*Questions*.
1: Please copy word for word the part of the PHP forum post that opens with the words containing "PHP help, sending" and closes with "can be displayed.".
2: Resume the PHP forum post about passing a date to the next page, continuing from its last sentence.

PHP help, sending variable to next page??

varmit

macrumors 68000
Original poster
Aug 5, 2003
1,830
0
I guess I have just either made my page just a little too simple it complicates things, or I just don't know about something. What this script does is it calls to my Blog database and displays all the dates for when I have something posted. From there, I want people to click on the date to then view the entry. But I'm just not sure how to pass the date to the next php page so the info can be displayed.

*Listed entries*.
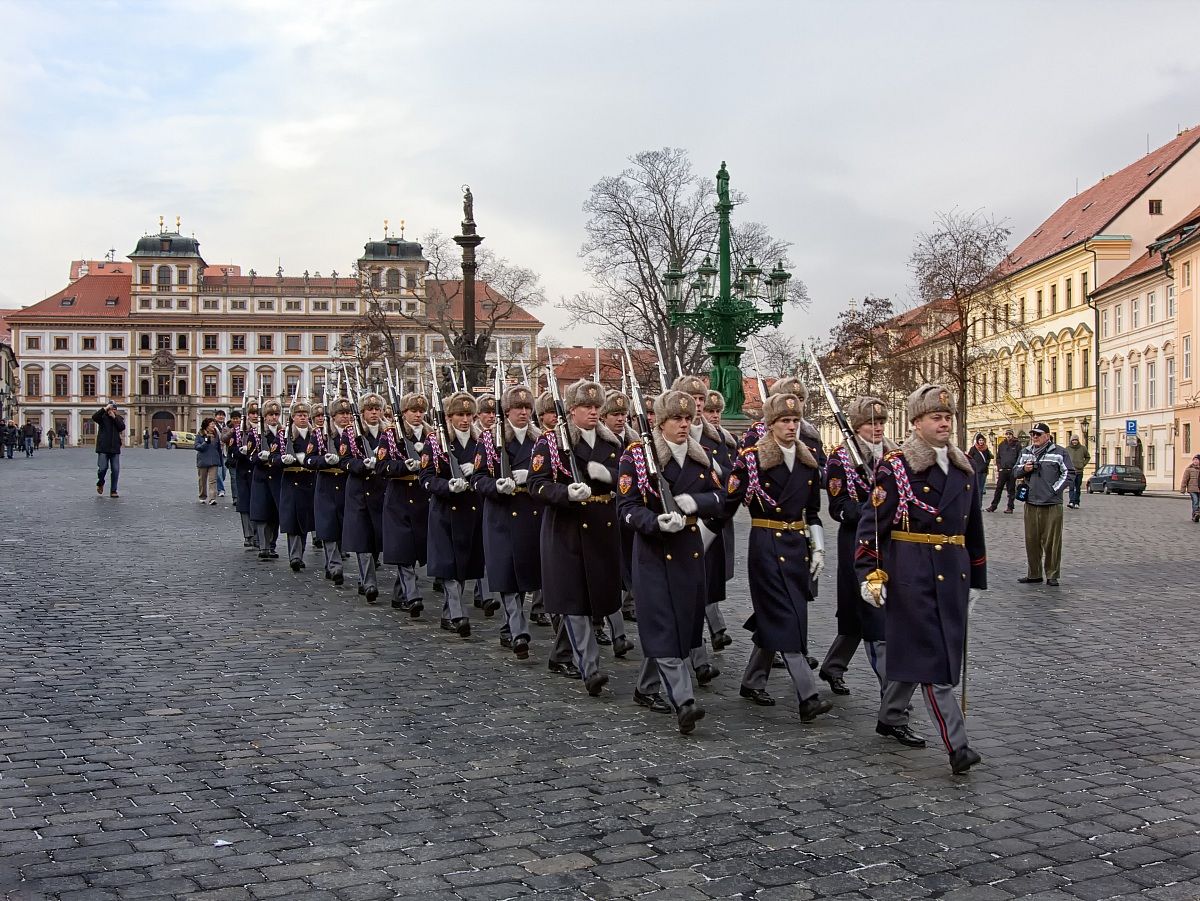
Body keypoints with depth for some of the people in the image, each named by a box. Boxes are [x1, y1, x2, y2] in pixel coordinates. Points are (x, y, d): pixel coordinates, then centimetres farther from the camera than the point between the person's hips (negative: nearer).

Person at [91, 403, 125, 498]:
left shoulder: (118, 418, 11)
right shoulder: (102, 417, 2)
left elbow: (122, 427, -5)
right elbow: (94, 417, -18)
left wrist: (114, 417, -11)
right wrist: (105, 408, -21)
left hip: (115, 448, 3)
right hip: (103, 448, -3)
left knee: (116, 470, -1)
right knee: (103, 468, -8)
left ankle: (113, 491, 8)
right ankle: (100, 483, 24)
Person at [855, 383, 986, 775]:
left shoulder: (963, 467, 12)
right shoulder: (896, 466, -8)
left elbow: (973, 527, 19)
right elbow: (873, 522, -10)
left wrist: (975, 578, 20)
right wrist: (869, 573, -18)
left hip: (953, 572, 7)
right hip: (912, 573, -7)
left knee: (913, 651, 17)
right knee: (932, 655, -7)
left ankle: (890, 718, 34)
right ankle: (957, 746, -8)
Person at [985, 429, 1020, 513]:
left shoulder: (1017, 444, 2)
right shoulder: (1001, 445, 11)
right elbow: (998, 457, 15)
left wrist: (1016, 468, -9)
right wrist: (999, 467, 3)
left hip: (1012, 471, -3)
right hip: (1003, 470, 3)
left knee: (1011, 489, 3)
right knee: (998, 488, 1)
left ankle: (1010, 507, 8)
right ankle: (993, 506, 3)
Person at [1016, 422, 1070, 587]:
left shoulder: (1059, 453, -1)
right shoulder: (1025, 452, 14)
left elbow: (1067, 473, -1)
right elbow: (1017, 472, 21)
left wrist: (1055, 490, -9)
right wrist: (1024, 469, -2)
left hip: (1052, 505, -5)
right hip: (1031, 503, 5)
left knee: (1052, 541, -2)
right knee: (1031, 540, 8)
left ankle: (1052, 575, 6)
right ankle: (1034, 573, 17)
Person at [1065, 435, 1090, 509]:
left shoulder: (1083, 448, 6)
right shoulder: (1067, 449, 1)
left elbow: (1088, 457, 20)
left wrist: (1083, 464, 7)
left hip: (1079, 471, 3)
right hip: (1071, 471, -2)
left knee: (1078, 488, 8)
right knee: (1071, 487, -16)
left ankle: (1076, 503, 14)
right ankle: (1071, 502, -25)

*Answers per task*.
1:
PHP help, sending variable to next page??

varmit

macrumors 68000
Original poster
Aug 5, 2003
1,830
0
I guess I have just either made my page just a little too simple it complicates things, or I just don't know about something. What this script does is it calls to my Blog database and displays all the dates for when I have something posted. From there, I want people to click on the date to then view the entry. But I'm just not sure how to pass the date to the next php page so the info can be displayed.

2:
PHP:
<?php
$conn = mysql_connect("localhost", "read", "");
mysql_select_db("Blog",$conn);
$sql = "SELECT ID, date_format(date, '%b %e, %Y at %r') as fmt_date, text, title FROM blogTable order by date desc";
$result = mysql_query($sql, $conn) or die(mysql_error());
while ($newArray = mysql_fetch_array($result)) {
	$date = $newArray['fmt_date'];
	echo "<a href=\"$date\" target=\"_blank\">$date</a><br><br>";
}
?>
 

4409723

Suspended
Jun 22, 2001
2,222
0
Looking just at the echo line and presuming you have collected the data correctly, I see what I believe to be a mistake in the echo line:

echo "<a href=\"" .$date. "\" target=\"_blank\"> " .$date. "</a><br><br>";

I think that *might* do it. You are using the slashes to 'ignore' the variables you want to print.

I'm sure somebody will give you the full solution soon but this could point you in the right direction in the meantime. Rather than me messing around with colour tags I used Subethaedit and made a PDF to show the error using syntax highlighting.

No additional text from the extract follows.